Ufuk açıcı sohbetler, tartışılması gerekli konuların konuşulması ekranda az rastlanır bir durum. Özel merakım müzik. Çok nadir derinlemesine hikayeler. “Şarkıyı yazarken neler hissettin?” sığlında. Tam da böyle bir ortamda TV Net kanalındaki ‘Gündem Sanat’ta Udi Necati Çelik sohbetine denk geldim. Tartışmalı görüşler de vardı tabii ki. Ama olsun hikaye budur zaten. Konu açılsın, konuşulsun... Girişi Lavtacı Andon’un ‘Hüseyni Peşrev’i ile yaptı üstat. Farklı bir tını hissediliyordu. Bir de iyi bir mikrofon yerleştirselerdi. Ses çatlıyordu yani! Olur da bizde böyle şeyler!
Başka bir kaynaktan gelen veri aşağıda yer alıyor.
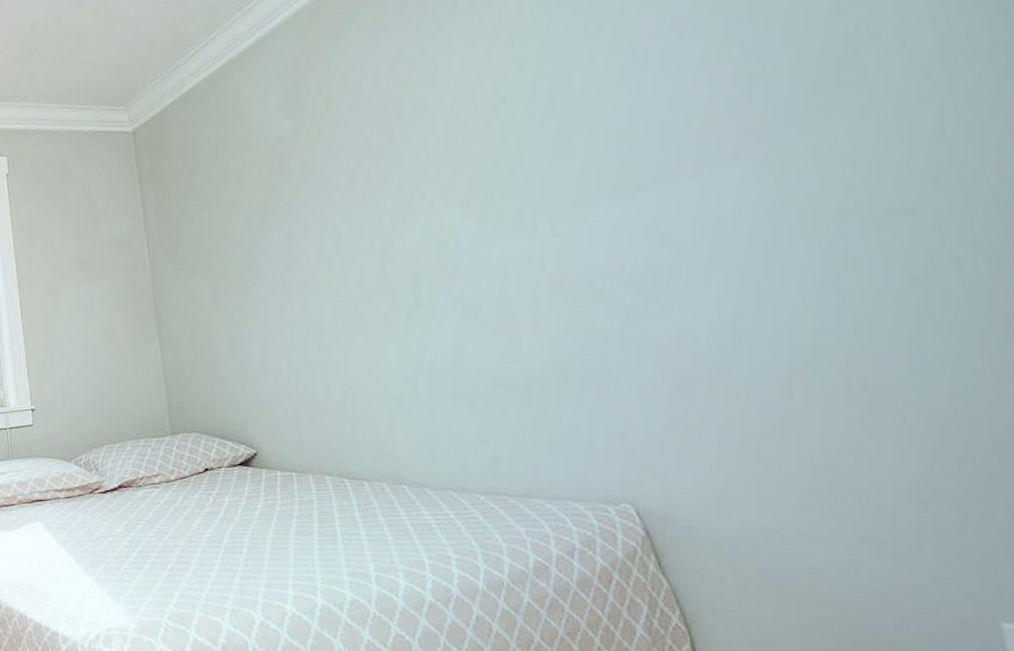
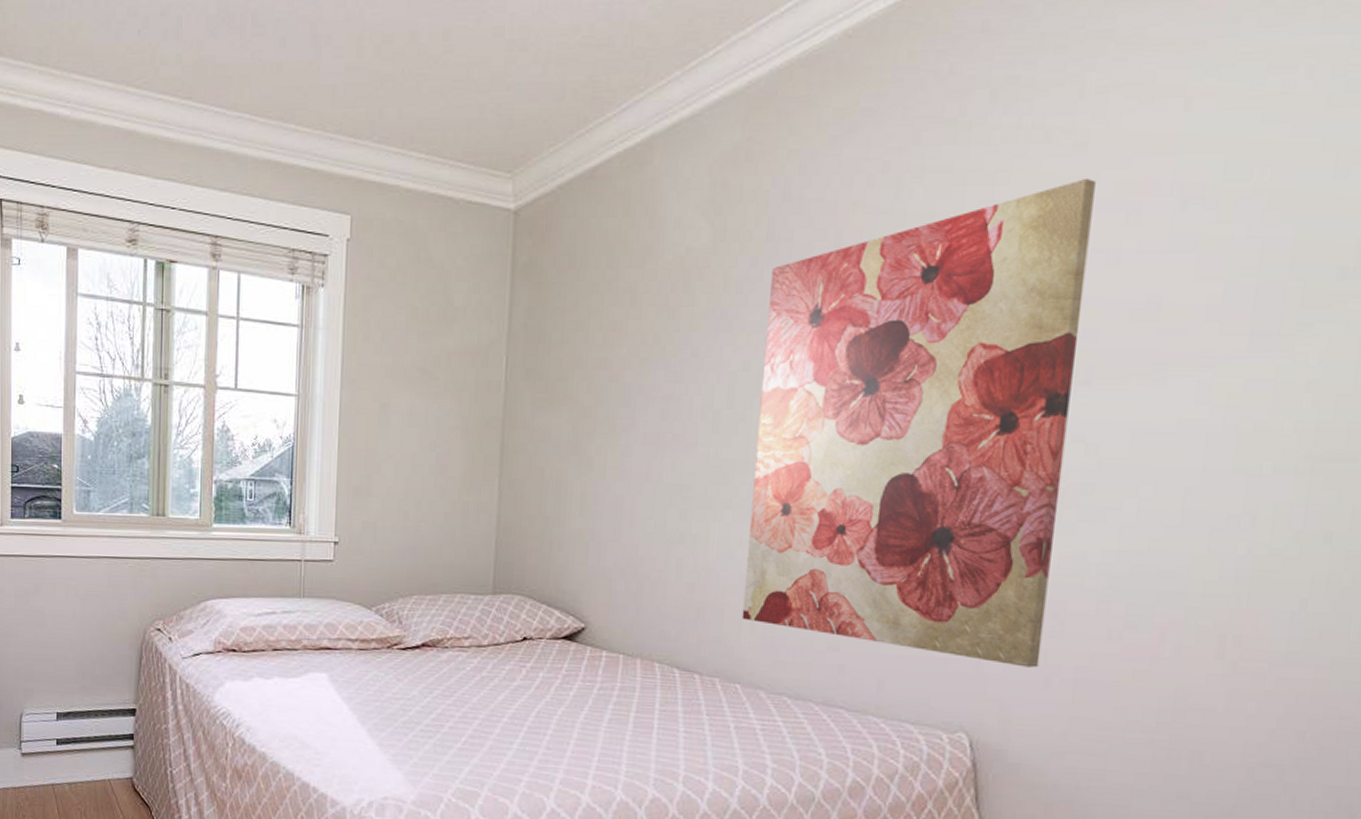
wall art: none [348,31,680,436] -> present [741,179,1096,668]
Bin yıllık eser dinletiyorum
“Amerika’ya gidiyorum. 250-300 senelik geçmişi var, ona bin yıllık eser çalıyorum. Abdülkadir Meraki’den ya da Farabi’den. Tavana çarpıyorlar. Teknik olarak da, ruh olarak da, müthiş bir müziğimiz var” diyor Necati Çelik. Farklı bir bakış açısı.
Batılı kadar iyi piyano çalmak
“Biz piyano, gitar ile Batılılar kadar başarılı olamayız” diyor ve keman virtüözü Yehudi Menuhin örneğini veriyor. Ünlü kemancıyı Washington Üniversitesi’nde adına kürsü açılan Necdet Bey (Yaşar) sınıfında derse götürmüşler. Üstat ud ile Menuhin’e Batı tarzı denemeler yapmış. Menuhin pek etkilenmemiş. Beyati Ayini’nden bir bölüm çalmış. Menuhin mest olmuş. Ertesi gün konseri varmış. Sonrasında yapılan söyleşide dinlediği melodilerin aklından çıkmadığını dile getirmiş. Necati Bey’e bunu Necdet Yaşar anlatmış. Üstat bu örnek ile “Biz kendi müziğimizi yapalım” diyor. Tartışmalı bir konudur. Klasik müzik dünyanın müziği olmuştur.
Hemen aklıma geldi bu ‘fusion’da Erkan Oğur vardır mesela. İTÜ Türk Musikisi Devlet Konservatuvarı’ndan mezun olmuştur. Türk Halk Müziği’ne, rock ve caza hakim aynı zamanda, perdesiz gitarın mucididir. Yazıyı yazarken Avishai Cohen İsrailli kontrbasçıyı dinliyordum. Tavsiye ederim. Göksel Baktagir ilk aklıma gelen. Kanun üstadı.
Hangi ünlü besteciler nota bilmiyordu?
“Notayı öğrenen herkes kendini müzisyen zannediyor. Müzik başka bir şey” diyor Necati Hoca. Aynı görüşteyim. Ve iki önemli örnek veriyor. “Avni Anıl ve Saadettin Kaynak nota bilmezdi. Kadri Şençalar gidiyormuş Kaynak’ın evine. O şarkıyı söyler, Şençalar notaya alır. Avni Anıl da öyle. Nota bilmekle müzik olmuyor.” Bu konu da tartışmalı. Ben üstadın görüşündeyim, söyleyeyim.